Left - you can just about make out Martin Gibbons - owner of the Palm Centre in London, see their link on our Resources Page - standing on the deck with a 6 strong camera crew hidden under the forest canopy.
Right - This is the deck where he is standing. The culms of the Black Bamboo Phyllostachys nigra (on the left) shield it from the overlooking windows, and the evergreen fern in the background, Blechnum chilense is on an island on the far side of the pond.
This series shows how a 'micro woodland' with its own climate and private space was achieved in just a few years. The time elapsed between the first and third photos is only 4 years. The last photo was shot about 10 years after we started during the filming of BBC Ultimate Gardens. The garden is only 5.5m wide by 24m long 18x80', with identical strips of garden on each side which are totally neglected.

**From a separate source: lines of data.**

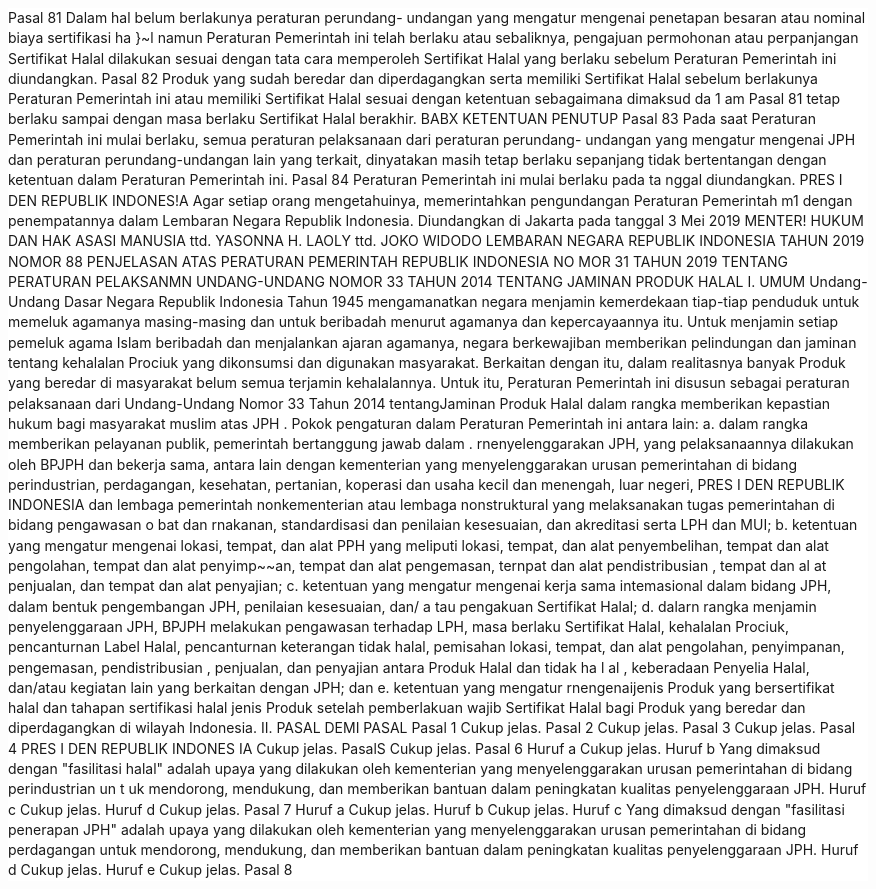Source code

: Pasal 81
Dalam hal belum berlakunya peraturan perundang- undangan yang mengatur mengenai penetapan besaran atau nominal biaya sertifikasi ha }~l namun Peraturan Pemerintah ini telah berlaku atau sebaliknya, pengajuan permohonan atau perpanjangan Sertifikat Halal dilakukan sesuai dengan tata cara memperoleh Sertifikat Halal yang berlaku sebelum Peraturan Pemerintah ini diundangkan.
Pasal 82
Produk yang sudah beredar dan diperdagangkan serta memiliki Sertifikat Halal sebelum berlakunya Peraturan Pemerintah ini atau memiliki Sertifikat Halal sesuai dengan ketentuan sebagaimana dimaksud da 1 am Pasal 81 tetap berlaku sampai dengan masa berlaku Sertifikat Halal berakhir. BABX KETENTUAN PENUTUP
Pasal 83
Pada saat Peraturan Pemerintah ini mulai berlaku, semua peraturan pelaksanaan dari peraturan perundang- undangan yang mengatur mengenai JPH dan peraturan perundang-undangan lain yang terkait, dinyatakan masih tetap berlaku sepanjang tidak bertentangan dengan ketentuan dalam Peraturan Pemerintah ini.
Pasal 84
Peraturan Pemerintah ini mulai berlaku pada ta nggal diundangkan. PRES I DEN REPUBLIK INDONES!A
Agar setiap orang mengetahuinya, memerintahkan pengundangan Peraturan Pemerintah m1 dengan penempatannya dalam Lembaran Negara Republik Indonesia. Diundangkan di Jakarta pada tanggal 3 Mei 2019 MENTER! HUKUM DAN HAK ASASI MANUSIA ttd. YASONNA H. LAOLY ttd. JOKO WIDODO LEMBARAN NEGARA REPUBLIK INDONESIA TAHUN 2019 NOMOR 88 PENJELASAN ATAS PERATURAN PEMERINTAH REPUBLIK INDONESIA NO MOR 31 TAHUN 2019 TENTANG PERATURAN PELAKSANMN UNDANG-UNDANG NOMOR 33 TAHUN 2014 TENTANG JAMINAN PRODUK HALAL I. UMUM Undang-Undang Dasar Negara Republik Indonesia Tahun 1945 mengamanatkan negara menjamin kemerdekaan tiap-tiap penduduk untuk memeluk agamanya masing-masing dan untuk beribadah menurut agamanya dan kepercayaannya itu. Untuk menjamin setiap pemeluk agama Islam beribadah dan menjalankan ajaran agamanya, negara berkewajiban memberikan pelindungan dan jaminan tentang kehalalan Prociuk yang dikonsumsi dan digunakan masyarakat. Berkaitan dengan itu, dalam realitasnya banyak Produk yang beredar di masyarakat belum semua terjamin kehalalannya. Untuk itu, Peraturan Pemerintah ini disusun sebagai peraturan pelaksanaan dari Undang-Undang Nomor 33 Tahun 2014 tentangJaminan Produk Halal dalam rangka memberikan kepastian hukum bagi masyarakat muslim atas JPH . Pokok pengaturan dalam Peraturan Pemerintah ini antara lain:
a. dalam rangka memberikan pelayanan publik, pemerintah bertanggung jawab dalam . rnenyelenggarakan JPH, yang pelaksanaannya dilakukan oleh BPJPH dan bekerja sama, antara lain dengan kementerian yang menyelenggarakan urusan pemerintahan di bidang perindustrian, perdagangan, kesehatan, pertanian, koperasi dan usaha kecil dan menengah, luar negeri, PRES I DEN REPUBLIK INDONESIA dan lembaga pemerintah nonkementerian atau lembaga nonstruktural yang melaksanakan tugas pemerintahan di bidang pengawasan o bat dan rnakanan, standardisasi dan penilaian kesesuaian, dan akreditasi serta LPH dan MUI;
b. ketentuan yang mengatur mengenai lokasi, tempat, dan alat PPH yang meliputi lokasi, tempat, dan alat penyembelihan, tempat dan alat pengolahan, tempat dan alat penyimp~~an, tempat dan alat pengemasan, ternpat dan alat pendistribusian , tempat dan al at penjualan, dan tempat dan alat penyajian;
c. ketentuan yang mengatur mengenai kerja sama intemasional dalam bidang JPH, dalam bentuk pengembangan JPH, penilaian kesesuaian, dan/ a tau pengakuan Sertifikat Halal;
d. dalarn rangka menjamin penyelenggaraan JPH, BPJPH melakukan pengawasan terhadap LPH, masa berlaku Sertifikat Halal, kehalalan Prociuk, pencanturnan Label Halal, pencanturnan keterangan tidak halal, pemisahan lokasi, tempat, dan alat pengolahan, penyimpanan, pengemasan, pendistribusian , penjualan, dan penyajian antara Produk Halal dan tidak ha l al , keberadaan Penyelia Halal, dan/atau kegiatan lain yang berkaitan dengan JPH; dan
e. ketentuan yang mengatur rnengenaijenis Produk yang bersertifikat halal dan tahapan sertifikasi halal jenis Produk setelah pemberlakuan wajib Sertifikat Halal bagi Produk yang beredar dan diperdagangkan di wilayah Indonesia. II. PASAL DEMI PASAL Pasal 1 Cukup jelas. Pasal 2 Cukup jelas. Pasal 3 Cukup jelas.
Pasal 4
PRES I DEN REPUBLIK INDONES IA Cukup jelas. PasalS Cukup jelas. Pasal 6 Huruf a Cukup jelas. Huruf b Yang dimaksud dengan "fasilitasi halal" adalah upaya yang dilakukan oleh kementerian yang menyelenggarakan urusan pemerintahan di bidang perindustrian un t uk mendorong, mendukung, dan memberikan bantuan dalam peningkatan kualitas penyelenggaraan JPH. Huruf c Cukup jelas. Huruf d Cukup jelas. Pasal 7 Huruf a Cukup jelas. Huruf b Cukup jelas. Huruf c Yang dimaksud dengan "fasilitasi penerapan JPH" adalah upaya yang dilakukan oleh kementerian yang menyelenggarakan urusan pemerintahan di bidang perdagangan untuk mendorong, mendukung, dan memberikan bantuan dalam peningkatan kualitas penyelenggaraan JPH. Huruf d Cukup jelas. Huruf e Cukup jelas.
Pasal 8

The ground floor of the house is above the garden level and was accessed by a flight of steps. We built this deck so that there would be useable space up at the same level as the house; so it is possible to walk out of the house directly onto a level area, which became the venue for many dinner parties. The heavy timber posts used to support the deck at this high level were continued up past the platform level to support the hand and foot rails and then above them, oriental style cross beams making a group of three arches.
Top left - the negelected and overgrown garden as we found it.
Top right - 1993 after clearing the weeds and digging the pond. We used some of the spoil from the pond excavation to make a small hill which gave an extra dynamic to the planting.
Below left - after heavy landscaping in 1993. In this photo you can see that the shaggy brown fibres have been stripped from the trunks of the Trachycarpus fortunei palms at the back of the garden, revealing the ringed trunk beneath which is creamy white at first.
Below right - spring 1995 after addititonal planting. Here the palm trunks have darkened down to a rich reddish brown colour.
A Himalayan bamboo Thamnocalamus crassinodus 'Kew Beauty' hangs over this simple waterfall, its sound just enough to block out the background noise of London.
Left - the back of the garden around the pond developed a protected deep woodland micro climate which perfectly suited this fern from Chile and a Rhododendron.
Right - the other end of the garden had long periods of full sun which allowed these Yucca aloifolia to thrive.
Left - the heaxagonal deck overhangs the pond slightly on three sides bringing you into close contact with the water which stretches right across the back of the garden, right up to the left hand wall and leaving just a narrow bank on the right hand side where you can see a young bamboo plant hanging over the pond.
Right - about 10 years later looking through the woodland canopy we can see the owner of the garden standing on the same deck. The arching bamboo just over his right shoulder is the same as the young plant in the left hand photo, a beautiful Himalayan species mentioned 2 photos above. The palm leaves just beyond that belong to the same pair of Trachycarpus fortunei as the ones in the background of the left photo.